BT freed from retail price controls

BT Retail's price controls are being abolished after 22 years, as Ofcom believes rival providers, VoIP and mobile phones have all contributed to a less monopolistic market. But will prices now go up or down?

Price controls on BT Retail are being lifted, 22 years after the telecoms giant was privatised.

This regulation, which restricted what BT could charge for calls and line rental, was intended to make it easier for new entrants to gain a foothold in the UK's telephony market, a task that the regulator now says is complete.

According to Ofcom on Wednesday: "The removal of retail price controls is enabled by, and reflects, the rapid growth of competition and continued reductions in the cost of phone services for customers".

Ofcom said that evidence BT was no longer a monopoly could be found in the "more than 10.7 million households and small businesses now [using] providers other than BT Group plc for their phone calls", and claimed that the UK now had "some of the cheapest phone costs in the world".

Ofcom also noted the competitive impact of technologies such as Internet telephony (VoIP), which it said was already used "actively" by more than half a million UK households and small businesses, and mobile phones, which now account for 31 percent of all voice minutes used in the UK (up from 5 percent 10 years ago).

BT Retail was quick to welcome the decision, with chief executive Ian Livingston promising that "a freer BT will deliver even better value and innovation for our residential customers".

"We will now look at how we can simplify our pricing structures and make them more user-friendly," Livingston added, although it remains to be seen what this entails.

A spokesperson for BT Retail told ZDNet UK that its prices could go up or down as a result of the deregulation.
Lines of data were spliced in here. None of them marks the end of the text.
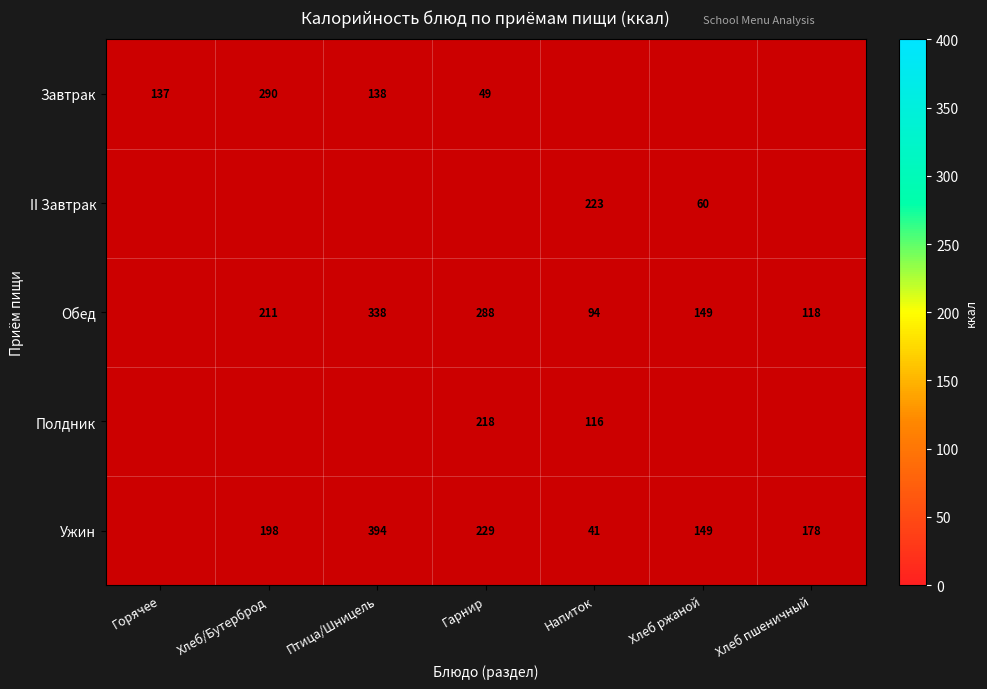

True or false: Завтрак has a value of 137 at Горячее.

True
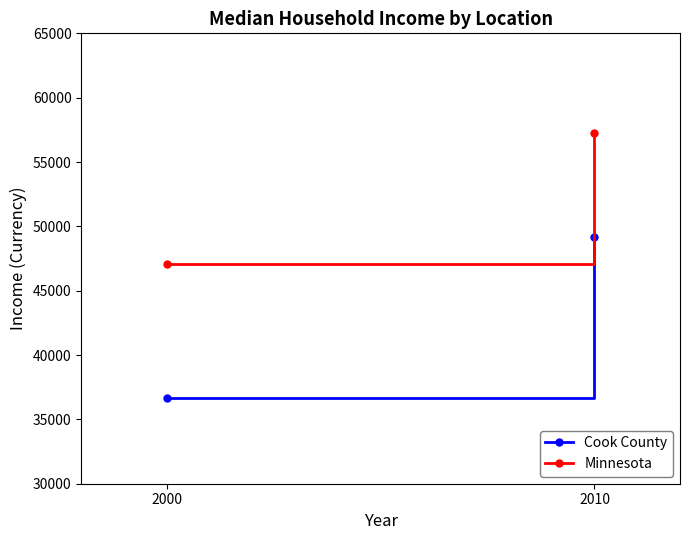

Is it true that Cook County equals 75479 at 2010?

False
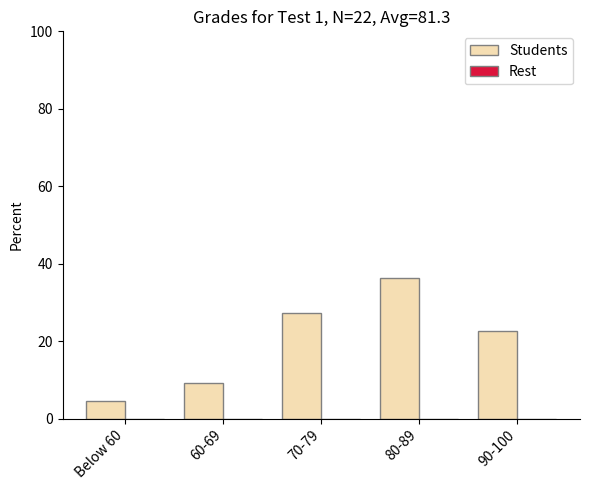

At which category does the chart reach its peak across all series?

80-89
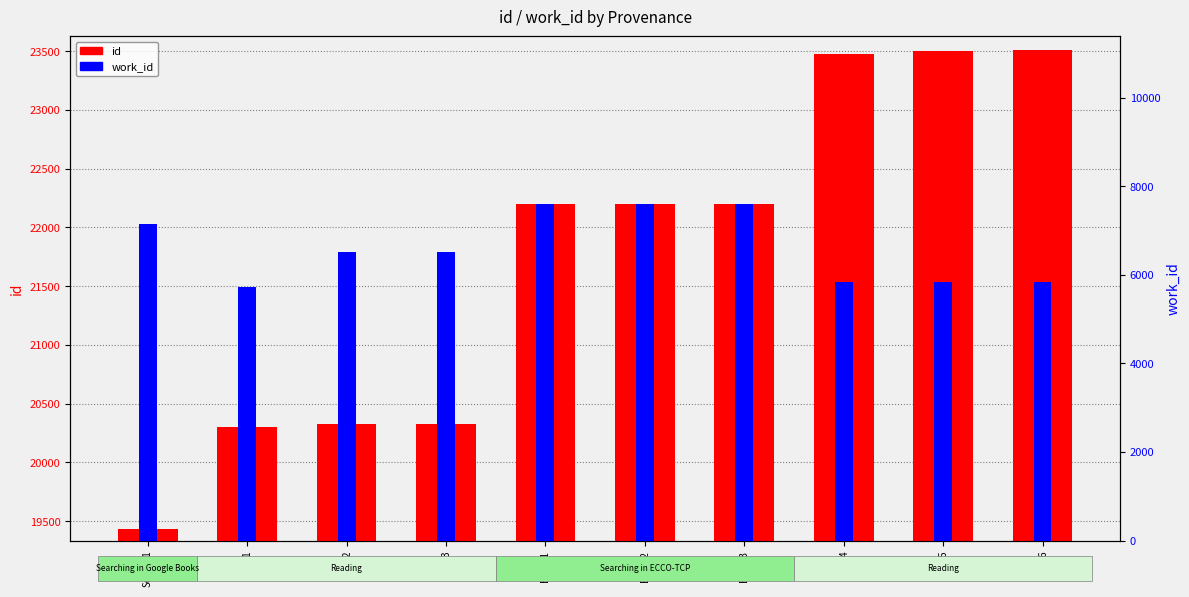

At which label does id reach its peak?

Read6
He also suggested that BT's Together packages could be under review.

"What's changing is that BT can now act as any other sensible company and can offer packages which we think our customers are going to like," the BT Retail spokesman said on Wednesday.

Explaining that BT Retail has had to refer all its price changes to Ofcom for approval, the spokesperson recalled "the bizarre situation when we had to tell our competitors in advance what we were about to do, thereby negating the advantages of us implementing changes".

One analyst agreed that deregulation would give BT Retail "more room to manoeuvre both up and down".

"You would hope that commercial pressures would stop any rises kicking in that would not be justified, but you might see some increases in some areas with decreases in others," Tony Lock, European research director for the Sageza Group, told ZDNet UK on Wednesday.

"I suspect that even BT doesn't know where it's going to go. It's a learning process for them, and will also be a learning process for the customers. Customers need to get smarter so that they take appropriate action if they don't like what they are offered," Lock added.

BT Retail will be formally released from its price controls on 1 August.